*PROBLEM DETAILS*. Edit the rows from the very first line through the line that contains "tone equalizer: on, module defaults", swapping "developed" for "processed" and keeping every other word as it is.

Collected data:
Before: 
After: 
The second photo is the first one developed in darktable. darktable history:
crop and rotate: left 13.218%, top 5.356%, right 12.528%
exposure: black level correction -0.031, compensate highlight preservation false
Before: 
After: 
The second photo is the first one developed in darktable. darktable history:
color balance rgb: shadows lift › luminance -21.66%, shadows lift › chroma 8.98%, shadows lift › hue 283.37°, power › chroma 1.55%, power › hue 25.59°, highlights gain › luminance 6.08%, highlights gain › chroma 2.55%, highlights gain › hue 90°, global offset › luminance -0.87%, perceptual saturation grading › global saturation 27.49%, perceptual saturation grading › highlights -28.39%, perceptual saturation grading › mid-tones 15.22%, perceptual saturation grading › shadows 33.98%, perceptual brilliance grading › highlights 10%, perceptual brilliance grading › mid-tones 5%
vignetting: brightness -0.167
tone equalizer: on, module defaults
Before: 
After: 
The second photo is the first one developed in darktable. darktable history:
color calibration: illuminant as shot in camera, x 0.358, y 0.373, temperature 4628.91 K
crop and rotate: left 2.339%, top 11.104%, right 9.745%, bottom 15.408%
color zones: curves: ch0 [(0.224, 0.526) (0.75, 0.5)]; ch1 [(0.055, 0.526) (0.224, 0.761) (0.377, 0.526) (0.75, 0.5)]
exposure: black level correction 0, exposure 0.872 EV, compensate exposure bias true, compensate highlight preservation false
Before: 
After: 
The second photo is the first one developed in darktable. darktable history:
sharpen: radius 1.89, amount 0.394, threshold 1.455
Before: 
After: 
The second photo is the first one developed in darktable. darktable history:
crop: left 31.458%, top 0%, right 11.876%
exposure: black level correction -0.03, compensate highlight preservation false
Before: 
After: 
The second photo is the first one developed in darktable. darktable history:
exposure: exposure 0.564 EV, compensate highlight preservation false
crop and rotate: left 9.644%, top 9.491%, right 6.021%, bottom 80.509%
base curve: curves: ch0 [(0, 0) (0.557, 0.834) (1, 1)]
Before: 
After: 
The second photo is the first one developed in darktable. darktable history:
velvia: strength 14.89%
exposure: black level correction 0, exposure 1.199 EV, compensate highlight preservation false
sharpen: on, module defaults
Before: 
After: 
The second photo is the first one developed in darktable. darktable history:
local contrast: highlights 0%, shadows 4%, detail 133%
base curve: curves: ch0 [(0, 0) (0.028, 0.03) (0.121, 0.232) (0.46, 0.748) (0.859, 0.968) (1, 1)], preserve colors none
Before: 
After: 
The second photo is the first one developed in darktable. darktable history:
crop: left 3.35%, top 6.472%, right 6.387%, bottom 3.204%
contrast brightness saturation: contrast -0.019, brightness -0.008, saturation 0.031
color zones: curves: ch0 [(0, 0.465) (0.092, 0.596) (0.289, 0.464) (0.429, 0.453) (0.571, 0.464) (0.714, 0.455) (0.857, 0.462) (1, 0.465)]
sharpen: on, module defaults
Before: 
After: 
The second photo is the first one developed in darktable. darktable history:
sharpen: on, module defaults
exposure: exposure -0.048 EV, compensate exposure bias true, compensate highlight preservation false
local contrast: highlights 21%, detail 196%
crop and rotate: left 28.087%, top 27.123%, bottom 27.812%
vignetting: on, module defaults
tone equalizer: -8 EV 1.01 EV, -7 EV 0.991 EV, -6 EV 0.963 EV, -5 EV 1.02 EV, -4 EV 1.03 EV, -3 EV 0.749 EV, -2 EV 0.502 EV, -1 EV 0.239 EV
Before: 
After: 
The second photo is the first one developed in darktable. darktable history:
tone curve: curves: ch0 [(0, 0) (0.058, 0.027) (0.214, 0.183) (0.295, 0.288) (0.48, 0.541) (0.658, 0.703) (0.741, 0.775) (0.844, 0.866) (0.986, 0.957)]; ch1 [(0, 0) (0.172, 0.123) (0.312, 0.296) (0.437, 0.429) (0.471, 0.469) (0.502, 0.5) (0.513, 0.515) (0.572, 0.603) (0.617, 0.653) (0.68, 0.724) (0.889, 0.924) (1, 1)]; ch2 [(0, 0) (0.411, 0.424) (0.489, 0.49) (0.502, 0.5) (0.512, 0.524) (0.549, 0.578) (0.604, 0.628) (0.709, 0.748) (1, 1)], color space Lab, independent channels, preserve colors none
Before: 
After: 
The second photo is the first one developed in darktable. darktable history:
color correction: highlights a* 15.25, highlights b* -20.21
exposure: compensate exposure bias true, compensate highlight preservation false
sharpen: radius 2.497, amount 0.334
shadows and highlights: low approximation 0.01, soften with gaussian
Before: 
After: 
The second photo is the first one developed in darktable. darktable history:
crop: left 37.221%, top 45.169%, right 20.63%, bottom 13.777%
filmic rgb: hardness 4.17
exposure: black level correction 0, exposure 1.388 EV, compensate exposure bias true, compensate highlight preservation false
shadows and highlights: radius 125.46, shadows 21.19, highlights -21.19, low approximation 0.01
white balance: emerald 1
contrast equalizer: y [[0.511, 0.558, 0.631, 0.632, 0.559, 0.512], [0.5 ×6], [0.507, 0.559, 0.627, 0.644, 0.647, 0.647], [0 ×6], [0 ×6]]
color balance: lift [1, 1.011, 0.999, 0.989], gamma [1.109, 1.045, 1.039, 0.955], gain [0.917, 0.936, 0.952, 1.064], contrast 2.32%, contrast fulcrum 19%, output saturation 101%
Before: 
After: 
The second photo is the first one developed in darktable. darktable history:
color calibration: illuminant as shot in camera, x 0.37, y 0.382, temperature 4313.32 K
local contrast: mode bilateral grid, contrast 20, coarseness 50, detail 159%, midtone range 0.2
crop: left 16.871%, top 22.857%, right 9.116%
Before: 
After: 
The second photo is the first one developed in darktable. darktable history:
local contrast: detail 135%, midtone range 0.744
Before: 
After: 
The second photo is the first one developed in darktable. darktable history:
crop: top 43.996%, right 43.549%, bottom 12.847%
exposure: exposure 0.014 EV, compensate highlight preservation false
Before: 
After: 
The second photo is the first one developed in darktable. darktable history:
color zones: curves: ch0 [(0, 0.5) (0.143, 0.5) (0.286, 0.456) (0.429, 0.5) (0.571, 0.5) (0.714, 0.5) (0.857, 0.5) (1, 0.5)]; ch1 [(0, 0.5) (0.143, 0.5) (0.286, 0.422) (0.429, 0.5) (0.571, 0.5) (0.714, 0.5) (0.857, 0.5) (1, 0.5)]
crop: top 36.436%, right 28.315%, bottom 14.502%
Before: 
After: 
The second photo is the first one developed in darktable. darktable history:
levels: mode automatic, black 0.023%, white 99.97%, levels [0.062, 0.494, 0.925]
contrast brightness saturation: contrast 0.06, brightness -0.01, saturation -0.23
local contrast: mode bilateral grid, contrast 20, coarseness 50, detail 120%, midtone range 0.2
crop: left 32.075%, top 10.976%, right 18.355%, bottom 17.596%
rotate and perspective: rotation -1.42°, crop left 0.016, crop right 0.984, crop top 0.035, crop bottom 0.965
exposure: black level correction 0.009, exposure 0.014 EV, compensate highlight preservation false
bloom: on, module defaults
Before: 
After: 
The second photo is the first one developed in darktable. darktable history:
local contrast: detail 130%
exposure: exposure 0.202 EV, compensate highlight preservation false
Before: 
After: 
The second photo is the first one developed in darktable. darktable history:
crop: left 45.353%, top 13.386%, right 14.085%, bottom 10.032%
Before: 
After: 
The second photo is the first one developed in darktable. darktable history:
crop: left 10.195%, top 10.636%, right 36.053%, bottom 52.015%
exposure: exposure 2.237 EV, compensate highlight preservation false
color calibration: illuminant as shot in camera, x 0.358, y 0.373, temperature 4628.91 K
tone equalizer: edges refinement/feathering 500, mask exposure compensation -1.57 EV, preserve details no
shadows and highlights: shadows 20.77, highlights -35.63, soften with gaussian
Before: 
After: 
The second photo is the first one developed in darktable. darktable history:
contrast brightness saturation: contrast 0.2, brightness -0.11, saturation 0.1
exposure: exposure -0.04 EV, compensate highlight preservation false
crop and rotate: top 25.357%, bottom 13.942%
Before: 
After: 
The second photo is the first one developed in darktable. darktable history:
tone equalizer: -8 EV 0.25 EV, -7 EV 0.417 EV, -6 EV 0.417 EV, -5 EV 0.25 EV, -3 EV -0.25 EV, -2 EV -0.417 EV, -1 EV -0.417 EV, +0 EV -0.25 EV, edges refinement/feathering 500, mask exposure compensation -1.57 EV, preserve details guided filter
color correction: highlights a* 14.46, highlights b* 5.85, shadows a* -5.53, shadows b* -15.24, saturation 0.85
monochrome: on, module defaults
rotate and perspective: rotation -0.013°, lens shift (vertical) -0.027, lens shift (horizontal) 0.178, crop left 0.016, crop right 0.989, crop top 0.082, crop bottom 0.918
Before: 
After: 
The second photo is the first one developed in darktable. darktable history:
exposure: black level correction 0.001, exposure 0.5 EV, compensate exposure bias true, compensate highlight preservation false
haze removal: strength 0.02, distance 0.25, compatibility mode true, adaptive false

*TASK ANSWER*.
Before: 
After: 
The second photo is the first one processed in darktable. darktable history:
crop and rotate: left 13.218%, top 5.356%, right 12.528%
exposure: black level correction -0.031, compensate highlight preservation false
Before: 
After: 
The second photo is the first one processed in darktable. darktable history:
color balance rgb: shadows lift › luminance -21.66%, shadows lift › chroma 8.98%, shadows lift › hue 283.37°, power › chroma 1.55%, power › hue 25.59°, highlights gain › luminance 6.08%, highlights gain › chroma 2.55%, highlights gain › hue 90°, global offset › luminance -0.87%, perceptual saturation grading › global saturation 27.49%, perceptual saturation grading › highlights -28.39%, perceptual saturation grading › mid-tones 15.22%, perceptual saturation grading › shadows 33.98%, perceptual brilliance grading › highlights 10%, perceptual brilliance grading › mid-tones 5%
vignetting: brightness -0.167
tone equalizer: on, module defaults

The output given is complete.